Timothy Mason, one of the principal founders of the OAE and its first Chairman, and a cellist with the orchestra for many years, passed away from VHL in 1997. By the time Tim was diagnosed with VHL, undetected kidney cancer had already spread. His children have the advantage of early surveillance.

 

"Tim was the quintessential musician’s musician," Marshall Marcus wrote in the Introduction. "Ever alert to the weaknesses of us lesser mortals in matters of fact and music, he combined a staggering ‘donnish’ grasp of the academic perspective together with a sustained passion for the music itself. Yet with these rather severe characteristics went an often unnoticed sense of humour. To behold this combination in action was an entertainment enjoyed by generations of London musicians."

 

The concert was a celebration of Tim’s life by his friends in the OAE and performers from Tim’s wider circle of friends and colleagues: English Baroque Soloists, the Monteverdi Choir, Capricorn and the Gainsborough String Quartet including Michael Chance, Philippa Davies, Tony Pay and Julian Jacobson. His wife, Jan Mason, wrote in the programme, "He would have been amazed at such a gathering, delighted by such an eclectic programme so beautifully played and sung by so many of his friends and colleagues, and deeply touched by the generosity of everyone who participated.
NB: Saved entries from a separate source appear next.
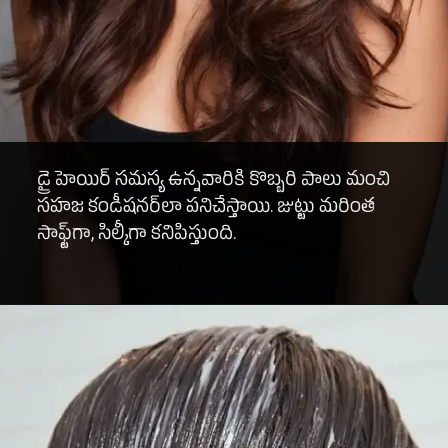
డ్రై హెయిర్ సమస్య ఉన్నవారికి కొబ్బరి పాలు మంచి
సహజ కండీషనర్‌లా పనిచేస్తాయి. జుట్టు మరింత
సాఫ్ట్‌గా, సిల్కీగా కనిపిస్తుంది.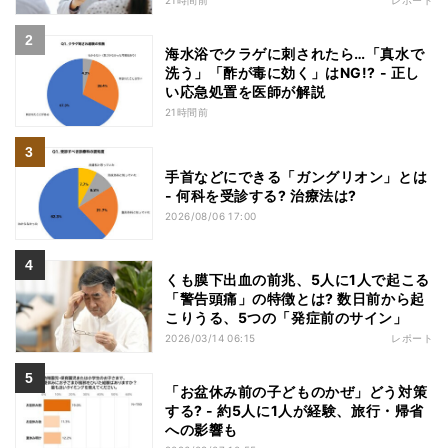
海水浴でクラゲに刺されたら…「真水で
洗う」「酢が毒に効く」はNG!? - 正し
い応急処置を医師が解説
21時間前
手首などにできる「ガングリオン」とは
- 何科を受診する? 治療法は?
2026/08/06 17:00
くも膜下出血の前兆、5人に1人で起こる
「警告頭痛」の特徴とは? 数日前から起
こりうる、5つの「発症前のサイン」
2026/03/14 06:15
レポート
「お盆休み前の子どものかぜ」どう対策
する? - 約5人に1人が経験、旅行・帰省
への影響も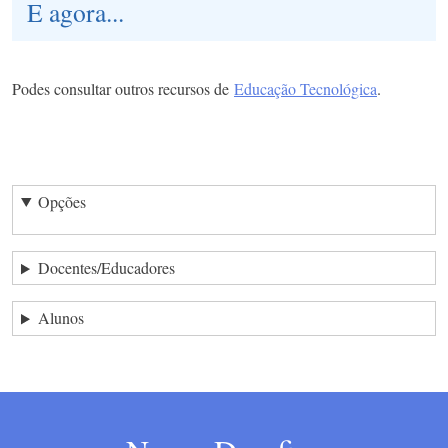
E agora...
Podes consultar outros recursos de
Educação Tecnológica
.
Opções
Docentes/Educadores
Alunos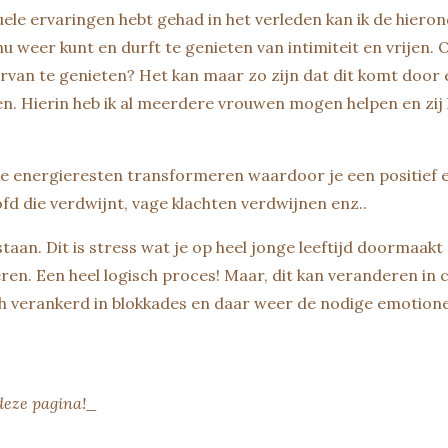
ele ervaringen hebt gehad in het verleden kan ik de hiero
u weer kunt en durft te genieten van intimiteit en vrijen. 
ervan te genieten? Het kan maar zo zijn dat dit komt door
leven. Hierin heb ik al meerdere vrouwen mogen helpen en zi
de energieresten transformeren waardoor je een positief e
fd die verdwijnt, vage klachten verdwijnen enz..
tstaan. Dit is stress wat je op heel jonge leeftijd doormaakt
ren. Een heel logisch proces! Maar, dit kan veranderen in 
zich verankerd in blokkades en daar weer de nodige emotion
deze pagina!_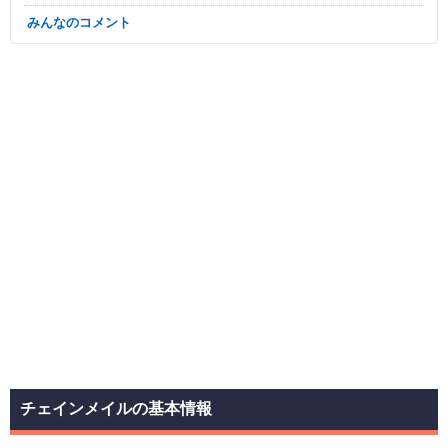
みんなのコメント
チェインメイルの基本情報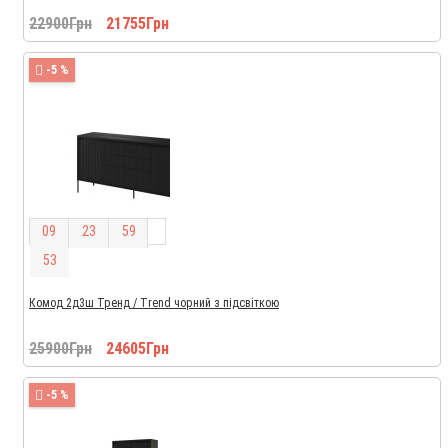
22900Грн
21755Грн
-5 %
0
9
2
3
5
9
5
2
Комод 2д3ш Тренд / Trend чорний з підсвіткою
25900Грн
24605Грн
-5 %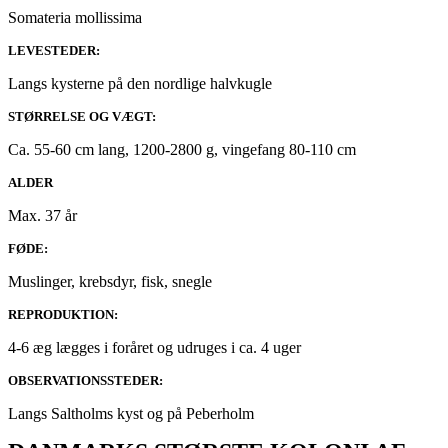
Somateria mollissima
LEVESTEDER:
Langs kysterne på den nordlige halvkugle
STØRRELSE OG VÆGT:
Ca. 55-60 cm lang, 1200-2800 g, vingefang 80-110 cm
ALDER
Max. 37 år
FØDE:
Muslinger, krebsdyr, fisk, snegle
REPRODUKTION:
4-6 æg lægges i foråret og udruges i ca. 4 uger
OBSERVATIONSSTEDER:
Langs Saltholms kyst og på Peberholm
Special thanks go to the orchestra and choir, Mark Elder and all the soloists, and to the indefatigable OAE office staff.

 

"In celebrating Tim’s passion for music, his idealistic approach to life, his sometimes perverse humour and his astonishing capacity to keep striving for what he believed in, we can take the memory of him into the future, not just to comfort us but to encourage us to try a little harder and to see a little further."